*** Block opens ***

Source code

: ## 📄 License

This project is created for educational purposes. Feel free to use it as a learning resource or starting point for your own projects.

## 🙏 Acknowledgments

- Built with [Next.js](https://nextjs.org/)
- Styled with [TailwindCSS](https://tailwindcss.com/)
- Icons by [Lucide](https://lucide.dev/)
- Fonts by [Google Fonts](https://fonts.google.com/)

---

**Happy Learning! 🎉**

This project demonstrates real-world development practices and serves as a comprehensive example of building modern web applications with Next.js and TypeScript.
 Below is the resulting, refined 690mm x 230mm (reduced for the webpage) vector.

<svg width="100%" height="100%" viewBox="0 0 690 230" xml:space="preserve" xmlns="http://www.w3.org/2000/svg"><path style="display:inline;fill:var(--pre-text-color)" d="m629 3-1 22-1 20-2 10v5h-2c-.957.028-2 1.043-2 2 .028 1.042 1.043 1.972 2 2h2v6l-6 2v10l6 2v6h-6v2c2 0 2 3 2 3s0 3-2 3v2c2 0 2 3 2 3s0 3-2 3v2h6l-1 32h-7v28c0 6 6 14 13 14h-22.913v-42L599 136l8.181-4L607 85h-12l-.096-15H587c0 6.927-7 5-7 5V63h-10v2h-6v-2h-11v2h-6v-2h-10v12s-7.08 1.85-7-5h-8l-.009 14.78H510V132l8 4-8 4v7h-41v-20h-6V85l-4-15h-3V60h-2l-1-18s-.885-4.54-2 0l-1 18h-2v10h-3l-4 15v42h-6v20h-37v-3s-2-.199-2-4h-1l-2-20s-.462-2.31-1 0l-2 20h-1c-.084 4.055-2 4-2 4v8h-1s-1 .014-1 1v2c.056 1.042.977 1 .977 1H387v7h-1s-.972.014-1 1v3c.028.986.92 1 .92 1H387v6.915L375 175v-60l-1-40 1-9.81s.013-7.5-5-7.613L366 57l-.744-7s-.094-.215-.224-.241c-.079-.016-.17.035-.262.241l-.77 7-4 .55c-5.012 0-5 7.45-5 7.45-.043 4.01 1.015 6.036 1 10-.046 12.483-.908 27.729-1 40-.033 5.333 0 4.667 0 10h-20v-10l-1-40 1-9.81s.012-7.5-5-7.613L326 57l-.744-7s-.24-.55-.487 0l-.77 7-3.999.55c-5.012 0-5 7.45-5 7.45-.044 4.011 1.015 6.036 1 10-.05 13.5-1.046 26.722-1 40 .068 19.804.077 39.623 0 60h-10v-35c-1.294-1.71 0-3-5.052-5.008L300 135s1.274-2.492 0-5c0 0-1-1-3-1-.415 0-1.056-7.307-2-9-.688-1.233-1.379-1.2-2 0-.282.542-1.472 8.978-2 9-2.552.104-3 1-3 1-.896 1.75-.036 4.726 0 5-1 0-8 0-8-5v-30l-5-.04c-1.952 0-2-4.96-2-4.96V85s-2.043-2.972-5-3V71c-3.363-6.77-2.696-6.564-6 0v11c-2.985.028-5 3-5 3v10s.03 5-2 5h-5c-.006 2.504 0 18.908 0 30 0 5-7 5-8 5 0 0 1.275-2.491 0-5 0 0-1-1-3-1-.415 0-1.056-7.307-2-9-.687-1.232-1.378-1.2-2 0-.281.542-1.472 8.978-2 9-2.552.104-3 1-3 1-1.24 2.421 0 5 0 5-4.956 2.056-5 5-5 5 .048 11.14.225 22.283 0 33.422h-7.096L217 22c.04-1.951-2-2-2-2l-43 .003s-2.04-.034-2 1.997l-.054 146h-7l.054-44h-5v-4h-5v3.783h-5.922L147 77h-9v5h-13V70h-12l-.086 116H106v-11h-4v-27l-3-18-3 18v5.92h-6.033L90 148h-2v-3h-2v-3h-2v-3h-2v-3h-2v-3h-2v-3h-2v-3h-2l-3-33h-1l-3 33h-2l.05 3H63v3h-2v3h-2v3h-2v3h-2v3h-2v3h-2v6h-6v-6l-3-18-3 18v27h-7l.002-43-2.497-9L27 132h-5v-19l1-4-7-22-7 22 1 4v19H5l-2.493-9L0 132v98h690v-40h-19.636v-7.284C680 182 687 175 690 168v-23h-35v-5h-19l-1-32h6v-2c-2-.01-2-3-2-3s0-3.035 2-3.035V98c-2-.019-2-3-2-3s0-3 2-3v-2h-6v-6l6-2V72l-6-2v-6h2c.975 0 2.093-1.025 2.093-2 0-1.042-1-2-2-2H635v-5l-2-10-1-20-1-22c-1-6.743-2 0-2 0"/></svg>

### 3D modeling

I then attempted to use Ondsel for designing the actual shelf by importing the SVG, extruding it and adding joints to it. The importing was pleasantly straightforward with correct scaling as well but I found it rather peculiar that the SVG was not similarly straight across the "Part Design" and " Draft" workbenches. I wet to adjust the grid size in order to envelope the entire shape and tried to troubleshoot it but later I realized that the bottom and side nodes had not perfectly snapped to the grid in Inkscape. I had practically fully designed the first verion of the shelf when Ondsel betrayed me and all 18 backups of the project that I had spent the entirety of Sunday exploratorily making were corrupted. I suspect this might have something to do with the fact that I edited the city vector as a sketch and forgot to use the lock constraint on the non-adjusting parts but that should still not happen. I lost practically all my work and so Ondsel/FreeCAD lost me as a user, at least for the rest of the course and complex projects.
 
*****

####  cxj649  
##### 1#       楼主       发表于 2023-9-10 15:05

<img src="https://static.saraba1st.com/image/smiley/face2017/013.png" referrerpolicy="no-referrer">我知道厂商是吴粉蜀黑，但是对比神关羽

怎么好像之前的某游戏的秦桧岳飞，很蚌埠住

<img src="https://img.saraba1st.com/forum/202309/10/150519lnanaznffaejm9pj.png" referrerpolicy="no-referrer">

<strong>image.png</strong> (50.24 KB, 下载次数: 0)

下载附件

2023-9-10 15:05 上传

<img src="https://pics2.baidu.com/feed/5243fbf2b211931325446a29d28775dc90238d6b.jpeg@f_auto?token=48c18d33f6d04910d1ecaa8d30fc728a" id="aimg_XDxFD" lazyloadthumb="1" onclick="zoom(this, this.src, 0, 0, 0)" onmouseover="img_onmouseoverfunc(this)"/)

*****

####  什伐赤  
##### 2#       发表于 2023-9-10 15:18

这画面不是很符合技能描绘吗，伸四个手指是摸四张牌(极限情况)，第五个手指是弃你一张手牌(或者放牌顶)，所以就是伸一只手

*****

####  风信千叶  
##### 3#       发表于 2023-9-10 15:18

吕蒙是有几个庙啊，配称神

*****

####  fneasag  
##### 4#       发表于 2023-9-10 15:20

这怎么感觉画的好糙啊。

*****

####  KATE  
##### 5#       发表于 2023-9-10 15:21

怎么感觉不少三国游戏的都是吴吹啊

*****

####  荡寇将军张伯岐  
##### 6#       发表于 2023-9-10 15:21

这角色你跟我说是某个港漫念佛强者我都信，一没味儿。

*** Block closes ***

**Your goal**: Reproduce the records above exactly, from the first line to the line that holds "Below is the", inclusive, and omit everything after it.

**Solution for this task**:
Source code

: ## 📄 License

This project is created for educational purposes. Feel free to use it as a learning resource or starting point for your own projects.

## 🙏 Acknowledgments

- Built with [Next.js](https://nextjs.org/)
- Styled with [TailwindCSS](https://tailwindcss.com/)
- Icons by [Lucide](https://lucide.dev/)
- Fonts by [Google Fonts](https://fonts.google.com/)

---

**Happy Learning! 🎉**

This project demonstrates real-world development practices and serves as a comprehensive example of building modern web applications with Next.js and TypeScript.
 Below is the resulting, refined 690mm x 230mm (reduced for the webpage) vector.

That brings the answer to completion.